**Source text:**
Zoe Wood 

Strong UK sales at Burberry fail to cheer investors

Spending by tourists helped domestic sales to a 30% rise, which did not stop the luxury clothes maker being the biggest faller in the FTSE 100
  
  

A detail of a handbag is seen at a Burberry store
Drop in the value of the pound has been ‘so significant’, says CFO Carol Fairweather. Photograph: Toby Melville/Reuters

A Brexit bounce in UK sales was not enough to lift the gloom at Burberry as the luxury brand battles a global slump in demand for designer clothes and handbags.

The British company said a 30% surge in domestic sales helped counteract weaker performances in important overseas markets such as Hong Kong and a steep fall in orders from department store buyers, particularly in the US. The trench-coat maker said its full-year profits would also receive a £125m boost from the devaluation of sterling as about 80% of its sales are overseas.

Burberry chief financial officer Carol Fairweather said the drop in the value of the pound had been “so significant” that tourists coming to the UK were splashing out, with its new satchel-style Bridle bag, the cheapest version of which starts at £1,200, among its current bestsellers.

“The Chinese are very much part of that, but all tourists are up in this quarter, the US as well,” she said. “[They are] clearly influenced by foreign exchange rates movements but they are also really responding to everything they are seeing in the stores.”

The update did not cheer investors, with Burberry shares ending the day as the biggest faller in the FTSE 100, down more than 7%. The stock was knocked by the decision by Bank of America Merrill Lynch, one of the company’s house brokers, to cut its rating from “buy” to “neutral”, noting that company’s share price had enjoyed a strong run after hitting a 14-month high on Friday.

Despite headline-grabbing initiatives such as making the clothes in last month’s London fashion week show instantly available online, dreamt up by its chief executive, Christopher Bailey, Burberry is grappling with an industry-wide slowdown.

It plans to strip out £100m of costs over the next three years but Fairweather insisted that it had not abandoned plans to invest £50m in a new factory in Leeds. “We are taking a moment to relook at the detail of this plan. There is no change to our commitment to renewing our factories in Yorkshire,” she said.

**Instructions:**
a – Copy the stretch of the Burberry article from "A Brexit bounce" through "clothes and handbags." word for word.
b – Using the Burberry article, mark each statement yes or no, and quote the words that settle it: (i) Burberry's sales in the UK rose by 30%. (ii) About half of Burberry's sales are made overseas. (iii) Burberry has given up its plan for a new factory in Leeds.
c – According to the Burberry article, how much in costs does Burberry plan to strip out over the next three years?
You can do everything here without the items.

**Information provided:**
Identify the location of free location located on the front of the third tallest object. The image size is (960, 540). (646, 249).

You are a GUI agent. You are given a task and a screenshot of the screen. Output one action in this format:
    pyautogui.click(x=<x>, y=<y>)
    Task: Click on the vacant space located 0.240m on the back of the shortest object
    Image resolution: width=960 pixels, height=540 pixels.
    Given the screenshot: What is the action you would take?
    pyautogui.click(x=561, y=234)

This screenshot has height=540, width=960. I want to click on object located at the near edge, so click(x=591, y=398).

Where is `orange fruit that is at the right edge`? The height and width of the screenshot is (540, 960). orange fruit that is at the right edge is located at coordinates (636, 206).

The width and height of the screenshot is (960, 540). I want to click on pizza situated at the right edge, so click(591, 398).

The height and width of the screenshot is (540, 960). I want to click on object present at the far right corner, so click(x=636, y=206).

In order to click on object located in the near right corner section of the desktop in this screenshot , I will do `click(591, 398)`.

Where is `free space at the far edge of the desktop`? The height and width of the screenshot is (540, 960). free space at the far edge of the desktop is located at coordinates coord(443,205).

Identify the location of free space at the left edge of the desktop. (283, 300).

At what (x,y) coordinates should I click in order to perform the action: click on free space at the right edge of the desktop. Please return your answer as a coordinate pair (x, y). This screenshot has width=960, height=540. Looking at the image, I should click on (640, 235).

**Activity answers:**
a –
A Brexit bounce in UK sales was not enough to lift the gloom at Burberry as the luxury brand battles a global slump in demand for designer clothes and handbags.

b –
(i) Yes: "a 30% surge in domestic sales"
(ii) No: "about 80% of its sales are overseas"
(iii) No: "it had not abandoned plans to invest £50m in a new factory in Leeds"

c – £100m